*Data extracts:*
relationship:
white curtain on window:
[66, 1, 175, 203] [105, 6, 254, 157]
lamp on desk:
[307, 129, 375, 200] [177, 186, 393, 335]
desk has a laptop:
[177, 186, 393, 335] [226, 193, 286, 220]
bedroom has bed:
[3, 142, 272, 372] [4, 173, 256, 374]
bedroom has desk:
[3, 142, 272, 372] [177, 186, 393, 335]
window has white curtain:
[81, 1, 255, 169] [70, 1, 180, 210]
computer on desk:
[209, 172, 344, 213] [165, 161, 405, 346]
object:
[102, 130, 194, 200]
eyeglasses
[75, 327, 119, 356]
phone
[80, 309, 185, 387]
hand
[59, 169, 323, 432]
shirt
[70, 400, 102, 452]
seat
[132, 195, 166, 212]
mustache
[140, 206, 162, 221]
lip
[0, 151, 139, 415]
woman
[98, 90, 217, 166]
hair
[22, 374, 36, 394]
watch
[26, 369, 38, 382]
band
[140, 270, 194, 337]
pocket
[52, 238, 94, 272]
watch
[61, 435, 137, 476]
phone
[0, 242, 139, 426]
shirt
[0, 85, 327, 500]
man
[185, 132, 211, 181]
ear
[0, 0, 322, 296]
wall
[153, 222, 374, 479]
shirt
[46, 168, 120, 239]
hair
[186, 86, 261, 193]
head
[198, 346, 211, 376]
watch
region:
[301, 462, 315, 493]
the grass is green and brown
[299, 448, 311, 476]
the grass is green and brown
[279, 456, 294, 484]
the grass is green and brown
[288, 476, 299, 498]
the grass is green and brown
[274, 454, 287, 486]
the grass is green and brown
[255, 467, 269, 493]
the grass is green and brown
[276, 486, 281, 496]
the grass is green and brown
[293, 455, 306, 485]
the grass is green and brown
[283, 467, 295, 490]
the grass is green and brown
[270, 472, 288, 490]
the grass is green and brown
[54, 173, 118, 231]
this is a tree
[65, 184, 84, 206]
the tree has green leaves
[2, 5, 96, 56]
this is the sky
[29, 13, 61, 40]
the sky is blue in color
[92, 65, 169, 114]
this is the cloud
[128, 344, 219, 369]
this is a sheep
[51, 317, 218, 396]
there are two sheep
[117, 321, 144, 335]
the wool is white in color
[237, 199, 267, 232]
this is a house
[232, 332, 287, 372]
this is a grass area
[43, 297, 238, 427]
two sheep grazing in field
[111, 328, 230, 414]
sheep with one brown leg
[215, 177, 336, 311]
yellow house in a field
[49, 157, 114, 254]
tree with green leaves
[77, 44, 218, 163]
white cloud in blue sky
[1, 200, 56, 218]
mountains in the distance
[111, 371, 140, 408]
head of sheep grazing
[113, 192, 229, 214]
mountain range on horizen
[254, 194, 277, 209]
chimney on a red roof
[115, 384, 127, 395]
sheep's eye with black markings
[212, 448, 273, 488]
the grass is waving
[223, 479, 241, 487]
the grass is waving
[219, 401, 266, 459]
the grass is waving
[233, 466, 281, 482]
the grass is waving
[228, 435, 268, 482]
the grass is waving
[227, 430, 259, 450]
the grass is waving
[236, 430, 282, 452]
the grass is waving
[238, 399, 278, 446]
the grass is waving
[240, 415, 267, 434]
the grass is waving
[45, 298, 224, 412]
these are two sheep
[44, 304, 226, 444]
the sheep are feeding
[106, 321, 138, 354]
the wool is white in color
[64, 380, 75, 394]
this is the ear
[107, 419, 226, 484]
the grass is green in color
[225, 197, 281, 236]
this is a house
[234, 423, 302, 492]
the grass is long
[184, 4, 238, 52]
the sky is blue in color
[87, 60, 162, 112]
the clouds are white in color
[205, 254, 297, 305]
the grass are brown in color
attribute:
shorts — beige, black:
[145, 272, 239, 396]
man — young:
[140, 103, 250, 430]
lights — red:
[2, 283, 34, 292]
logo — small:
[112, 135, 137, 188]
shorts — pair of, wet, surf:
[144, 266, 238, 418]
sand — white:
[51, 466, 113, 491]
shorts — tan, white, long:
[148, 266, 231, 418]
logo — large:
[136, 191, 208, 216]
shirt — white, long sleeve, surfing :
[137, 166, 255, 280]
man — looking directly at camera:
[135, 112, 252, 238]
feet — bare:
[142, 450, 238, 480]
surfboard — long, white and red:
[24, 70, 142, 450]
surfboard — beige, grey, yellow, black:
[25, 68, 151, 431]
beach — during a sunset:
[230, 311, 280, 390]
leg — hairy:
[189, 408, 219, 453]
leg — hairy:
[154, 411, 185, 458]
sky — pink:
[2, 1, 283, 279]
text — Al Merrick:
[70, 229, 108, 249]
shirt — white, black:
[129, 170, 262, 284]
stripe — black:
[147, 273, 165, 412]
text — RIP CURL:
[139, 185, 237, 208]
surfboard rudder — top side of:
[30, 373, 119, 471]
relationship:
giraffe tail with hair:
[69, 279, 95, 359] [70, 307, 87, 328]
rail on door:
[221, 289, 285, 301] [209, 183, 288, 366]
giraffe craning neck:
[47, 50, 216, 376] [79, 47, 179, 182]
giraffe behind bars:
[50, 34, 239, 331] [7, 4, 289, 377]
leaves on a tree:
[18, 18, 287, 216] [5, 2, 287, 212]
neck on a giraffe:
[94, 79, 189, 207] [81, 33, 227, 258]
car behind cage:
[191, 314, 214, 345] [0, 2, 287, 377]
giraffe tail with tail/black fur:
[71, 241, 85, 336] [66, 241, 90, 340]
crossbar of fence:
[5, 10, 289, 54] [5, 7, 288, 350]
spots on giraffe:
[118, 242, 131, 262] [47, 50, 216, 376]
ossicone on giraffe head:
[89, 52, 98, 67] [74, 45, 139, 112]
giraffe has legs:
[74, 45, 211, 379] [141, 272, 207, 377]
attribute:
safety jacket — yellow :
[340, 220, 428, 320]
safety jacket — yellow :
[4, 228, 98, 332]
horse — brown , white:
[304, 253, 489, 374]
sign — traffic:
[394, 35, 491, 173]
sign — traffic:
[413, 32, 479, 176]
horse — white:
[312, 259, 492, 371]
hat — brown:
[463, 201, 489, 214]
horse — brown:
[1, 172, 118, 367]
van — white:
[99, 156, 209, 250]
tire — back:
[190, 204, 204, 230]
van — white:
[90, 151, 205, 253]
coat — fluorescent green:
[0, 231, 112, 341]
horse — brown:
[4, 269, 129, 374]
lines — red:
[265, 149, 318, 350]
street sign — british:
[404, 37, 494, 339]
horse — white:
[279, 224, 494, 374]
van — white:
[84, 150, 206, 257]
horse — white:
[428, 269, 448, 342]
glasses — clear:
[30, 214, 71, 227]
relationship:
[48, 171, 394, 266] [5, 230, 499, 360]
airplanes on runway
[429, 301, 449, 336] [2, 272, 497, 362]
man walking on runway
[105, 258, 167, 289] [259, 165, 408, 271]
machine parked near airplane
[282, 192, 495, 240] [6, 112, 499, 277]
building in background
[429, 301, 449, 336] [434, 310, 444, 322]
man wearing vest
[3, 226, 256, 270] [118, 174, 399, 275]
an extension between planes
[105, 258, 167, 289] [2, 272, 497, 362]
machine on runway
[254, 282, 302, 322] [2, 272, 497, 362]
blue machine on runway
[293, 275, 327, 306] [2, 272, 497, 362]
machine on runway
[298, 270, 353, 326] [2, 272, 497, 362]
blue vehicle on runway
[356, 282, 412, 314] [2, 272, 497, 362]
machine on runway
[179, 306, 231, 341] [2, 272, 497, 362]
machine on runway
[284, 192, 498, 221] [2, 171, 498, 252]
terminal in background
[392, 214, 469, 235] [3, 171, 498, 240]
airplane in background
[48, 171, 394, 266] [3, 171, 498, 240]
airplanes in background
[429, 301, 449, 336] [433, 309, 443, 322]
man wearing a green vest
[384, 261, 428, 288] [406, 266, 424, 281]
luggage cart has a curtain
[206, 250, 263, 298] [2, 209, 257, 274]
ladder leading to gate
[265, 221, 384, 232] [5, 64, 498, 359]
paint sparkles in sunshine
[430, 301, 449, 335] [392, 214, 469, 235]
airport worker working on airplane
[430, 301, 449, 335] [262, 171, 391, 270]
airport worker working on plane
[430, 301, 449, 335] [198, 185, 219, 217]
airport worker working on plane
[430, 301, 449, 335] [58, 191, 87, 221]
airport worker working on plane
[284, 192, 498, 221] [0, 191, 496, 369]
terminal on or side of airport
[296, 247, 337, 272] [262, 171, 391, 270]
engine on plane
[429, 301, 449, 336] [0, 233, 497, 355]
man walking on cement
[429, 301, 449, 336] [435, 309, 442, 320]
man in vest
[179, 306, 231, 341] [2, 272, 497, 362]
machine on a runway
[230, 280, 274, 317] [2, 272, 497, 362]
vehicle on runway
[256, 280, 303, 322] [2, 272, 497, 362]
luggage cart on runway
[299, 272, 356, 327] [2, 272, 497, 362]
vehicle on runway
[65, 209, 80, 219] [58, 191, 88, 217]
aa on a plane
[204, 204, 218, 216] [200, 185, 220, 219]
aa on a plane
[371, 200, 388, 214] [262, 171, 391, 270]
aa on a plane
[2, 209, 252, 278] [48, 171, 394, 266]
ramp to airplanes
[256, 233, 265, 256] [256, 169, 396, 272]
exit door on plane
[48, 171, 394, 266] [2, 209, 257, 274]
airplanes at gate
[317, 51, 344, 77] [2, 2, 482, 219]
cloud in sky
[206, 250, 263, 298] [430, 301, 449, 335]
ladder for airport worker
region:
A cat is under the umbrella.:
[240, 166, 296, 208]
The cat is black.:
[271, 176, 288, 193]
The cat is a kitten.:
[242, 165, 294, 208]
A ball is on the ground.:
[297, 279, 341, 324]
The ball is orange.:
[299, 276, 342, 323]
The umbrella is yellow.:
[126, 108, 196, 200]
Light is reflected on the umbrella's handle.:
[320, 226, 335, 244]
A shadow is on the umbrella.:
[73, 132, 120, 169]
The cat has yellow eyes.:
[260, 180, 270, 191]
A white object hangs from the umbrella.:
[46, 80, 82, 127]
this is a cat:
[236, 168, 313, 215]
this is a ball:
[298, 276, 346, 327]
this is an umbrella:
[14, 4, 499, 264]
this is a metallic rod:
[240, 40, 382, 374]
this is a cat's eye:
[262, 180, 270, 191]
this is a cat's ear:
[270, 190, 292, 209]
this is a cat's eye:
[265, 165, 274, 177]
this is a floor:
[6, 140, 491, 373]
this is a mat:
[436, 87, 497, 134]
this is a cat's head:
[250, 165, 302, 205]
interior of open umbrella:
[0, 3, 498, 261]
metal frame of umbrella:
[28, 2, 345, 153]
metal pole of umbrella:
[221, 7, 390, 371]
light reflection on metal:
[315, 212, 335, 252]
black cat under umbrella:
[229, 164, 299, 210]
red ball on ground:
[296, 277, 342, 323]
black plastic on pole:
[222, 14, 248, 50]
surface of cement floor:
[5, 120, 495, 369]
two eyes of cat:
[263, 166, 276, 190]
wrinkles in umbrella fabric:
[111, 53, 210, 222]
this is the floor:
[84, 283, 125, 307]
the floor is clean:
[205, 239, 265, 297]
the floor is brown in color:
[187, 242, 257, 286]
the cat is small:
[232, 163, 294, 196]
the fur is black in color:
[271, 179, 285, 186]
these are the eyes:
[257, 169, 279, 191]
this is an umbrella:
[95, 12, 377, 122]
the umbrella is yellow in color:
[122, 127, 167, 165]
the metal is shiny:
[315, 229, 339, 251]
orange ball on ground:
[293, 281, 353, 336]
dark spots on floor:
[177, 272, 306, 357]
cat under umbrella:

*Your assignment:*
Please edit the material from the line containing "the floor is brown" through the end of the material, replacing "floor" with "tile" and leaving everything else unchanged.

*Solution for this problem:*
the tile is brown in color:
[187, 242, 257, 286]
the cat is small:
[232, 163, 294, 196]
the fur is black in color:
[271, 179, 285, 186]
these are the eyes:
[257, 169, 279, 191]
this is an umbrella:
[95, 12, 377, 122]
the umbrella is yellow in color:
[122, 127, 167, 165]
the metal is shiny:
[315, 229, 339, 251]
orange ball on ground:
[293, 281, 353, 336]
dark spots on tile:
[177, 272, 306, 357]
cat under umbrella:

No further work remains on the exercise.